■ Text shown
- - - - -

The show hit a couple of speed bumps in the beginning of its six-season run, but it eventually became a fresh balance of comedy and drama that spoke true to the experiences of young black adults in the early-'90s. More than two decades after its retirement, we watched every single episode (again) and discovered 17 groundbreaking moments, life lessons, and way ahead-of-its-time issues that prove the show's still got staying power today.
1. The Bill Cosby-created series did well in ratings -- but was boring to start
Hot on the heels of The Cosby Show juggernaut, which 34 million people watched every week at its peak, A Different World did well in the ratings, coming in second to only its parent/lead-in during its first year. But the tone and overall energy of the show was criticized widely for being boring and bland. Nothing really happened in the first season! The second eldest Cosby kid goes to college. She makes a couple of friends. Lives in a dorm. Goes to class. Has trouble with money and grades. Basically, it was your average first-year college experience starring Lisa Bonet. Even before the show premiered, it ran into some problems. The writing staff was fired and producer Anne Beatts (Remember Square Pegs?) was brought in to replace the first episodes with new material. Luckily, things got better.
2. Denise quickly became the first Huxtable college dropout
Despite being one of the biggest stars of the 1980s, Bonet stayed on the show for only one season. Yup, the character on which the spin-off was based split after the freshman season (with the exception of a cameo in season three). At the beginning of the second season we find out that Denise dropped out of Hillman to travel throughout Africa. Translation: Bonet got pregnant with Lenny Kravitz's baby – aka Zoe Kravitz -- but Cosby did not think that the character should become an unwed mother.
3. Dwayne Wayne was kind of a creeper in the beginning
The iconic flip glasses, the cool persona, the charming smile -- Dwayne Wayne (Kadeem Hardison) is supposed to be the show's resident heartthrob, right? Well, not so much in the first season. Dwayne mostly hangs out around the girls’ dorm room all day and preys on the residents with his cheesy pickup lines -- particularly Denise. It’s less endearing and heavy on the creep factor. Luckily, after the second season overhaul, the character became more developed. He was transformed into the resident computer guy, math whiz, and stylish man about campus. Dwayne Wayne was geek chic long before it was a fad, and as the show went on, Hardison even wrote and directed some episodes.

- - - - -

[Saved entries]
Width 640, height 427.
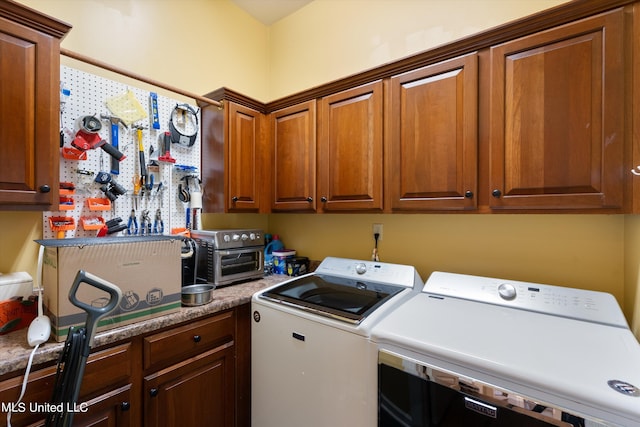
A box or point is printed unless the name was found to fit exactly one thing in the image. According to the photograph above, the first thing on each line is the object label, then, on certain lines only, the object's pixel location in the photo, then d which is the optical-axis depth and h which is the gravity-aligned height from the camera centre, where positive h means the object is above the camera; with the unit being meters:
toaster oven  1.84 -0.29
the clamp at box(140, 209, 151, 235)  1.80 -0.07
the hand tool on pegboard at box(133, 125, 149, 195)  1.78 +0.34
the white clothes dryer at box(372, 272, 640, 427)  0.79 -0.46
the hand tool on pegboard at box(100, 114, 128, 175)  1.67 +0.44
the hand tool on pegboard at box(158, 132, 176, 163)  1.88 +0.43
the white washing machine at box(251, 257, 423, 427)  1.21 -0.63
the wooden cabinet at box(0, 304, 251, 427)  1.04 -0.75
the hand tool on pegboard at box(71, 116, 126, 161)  1.52 +0.41
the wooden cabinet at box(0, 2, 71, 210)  1.14 +0.43
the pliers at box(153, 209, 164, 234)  1.85 -0.08
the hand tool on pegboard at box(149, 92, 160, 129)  1.84 +0.66
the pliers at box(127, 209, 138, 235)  1.74 -0.07
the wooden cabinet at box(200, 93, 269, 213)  1.98 +0.39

- - - - -

■ Exercise A
Using the piece on A Different World, please explain in one to three sentences why Denise's exit was presented as her dropping out of Hillman to travel throughout Africa.
■ Exercise B
Retype the part of the piece on A Different World that starts with the words "2. Denise quickly" and goes on through the words "an unwed mother.".

■ Answer area A
Bonet had become pregnant with Lenny Kravitz's baby, and Cosby did not think the character should become an unwed mother. The story of Denise dropping out to travel throughout Africa was used instead.

■ Answer area B
2. Denise quickly became the first Huxtable college dropout
Despite being one of the biggest stars of the 1980s, Bonet stayed on the show for only one season. Yup, the character on which the spin-off was based split after the freshman season (with the exception of a cameo in season three). At the beginning of the second season we find out that Denise dropped out of Hillman to travel throughout Africa. Translation: Bonet got pregnant with Lenny Kravitz's baby – aka Zoe Kravitz -- but Cosby did not think that the character should become an unwed mother.